The idea brought tears to my eyes. I could feel them soaking into the pillow my head was resting on. I pulled the duvet up over my head and just screamed. I let any pent up stress and anger out. After a couple of seconds of an ear-splitting scream, I pulled the cover back and let any tension out of my body. I collapsed on the mattress and closed my eyes.

There was no point in tormenting myself with notions of a cute little life with Cassio. It was never going to happen. I just needed to break it off with him and move on. It might break his heart but it had to be done. I wasn’t looking forward to it by any means. And I needed to do it now...well soon enough.

With some newfound vigour, I jumped out of bed...and instantly had to lie back down. My head started to sway and I could feel bile rising up my throat. I raced to the toilet and reached it just in time before throwing up everywhere.

That was the last time I was eating a whole tub of ice-cream which subsequently turned out to be gone off as well. This had been happening ever since I ate the blasted thing. I only realised when Callie came over and read the expiration date on it because she noticed that the colour was off a bit. I bet if she hadn’t had said anything I would have never gotten sick. She cursed it.

I just took Motillium every now and again for it. I probably should go to the doctor. The idea did cross my mind but I just wasn’t bothered. Like seriously who likes going to the doctors and beinging poked and prodded by some mans fat sausage fingers. I know that I didn’t, especially since my doctor was the quintessential and stereotypical French person. He even had the swirly moustache for Christ’s sake. Not that there was anything wrong with that...but he is the biggest perv as well. I get the shivers just thinking about him.

I pulled away from the toilet and got up to brush my teeth. The sudden movement made my head spin and my face was once again hovering over the toilet as last nights dinner spewed from my mouth. Lovely I know. Twas a delightful experience.

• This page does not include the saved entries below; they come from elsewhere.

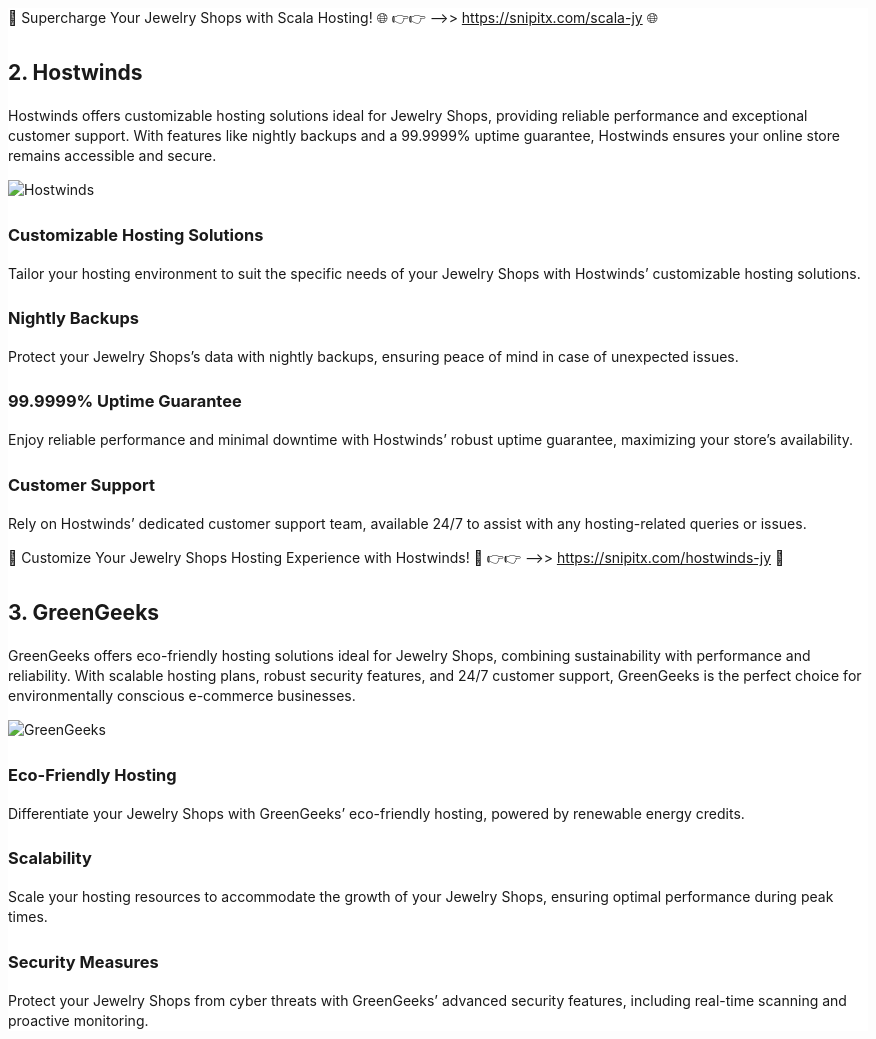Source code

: 🚀 Supercharge Your Jewelry Shops with Scala Hosting! 🌐
👉👉 -->> https://snipitx.com/scala-jy 🌐

## 2. Hostwinds

Hostwinds offers customizable hosting solutions ideal for Jewelry Shops, providing reliable performance and exceptional customer support. With features like nightly backups and a 99.9999% uptime guarantee, Hostwinds ensures your online store remains accessible and secure.

![Hostwinds](https://i.imgur.com/53aSNXx.jpeg "Hostwinds Hosting")

### Customizable Hosting Solutions
Tailor your hosting environment to suit the specific needs of your Jewelry Shops with Hostwinds’ customizable hosting solutions.

### Nightly Backups
Protect your Jewelry Shops’s data with nightly backups, ensuring peace of mind in case of unexpected issues.

### 99.9999% Uptime Guarantee
Enjoy reliable performance and minimal downtime with Hostwinds’ robust uptime guarantee, maximizing your store’s availability.

### Customer Support
Rely on Hostwinds’ dedicated customer support team, available 24/7 to assist with any hosting-related queries or issues.

🌟 Customize Your Jewelry Shops Hosting Experience with Hostwinds! 🚀
👉👉 -->> https://snipitx.com/hostwinds-jy 🚀


## 3. GreenGeeks

GreenGeeks offers eco-friendly hosting solutions ideal for Jewelry Shops, combining sustainability with performance and reliability. With scalable hosting plans, robust security features, and 24/7 customer support, GreenGeeks is the perfect choice for environmentally conscious e-commerce businesses.

![GreenGeeks](https://i.imgur.com/eEwuntu.jpg "GreenGeeks Hosting")

### Eco-Friendly Hosting
Differentiate your Jewelry Shops with GreenGeeks’ eco-friendly hosting, powered by renewable energy credits.

### Scalability
Scale your hosting resources to accommodate the growth of your Jewelry Shops, ensuring optimal performance during peak times.

### Security Measures
Protect your Jewelry Shops from cyber threats with GreenGeeks’ advanced security features, including real-time scanning and proactive monitoring.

After about a half an hour with my head hanging in the toilet I finally plucked up the courage to try and get off the floor again. I slowly rose from the ground and was pleasantly surprised when I was able to stand and walk around without getting sick. I wandered into the kitchen with a sense of achievement and started up the coffee machine.

I know I know who in their right mind would have coffee just after throwing up but honestly I was not in my right mind. I never am until I get my morning coffee, hence why I was screaming like a mad woman earlier. The machine finally finished and I grabbed my cup of heaven. I strayed away from my usual espresso and went for a Cappuccino this time.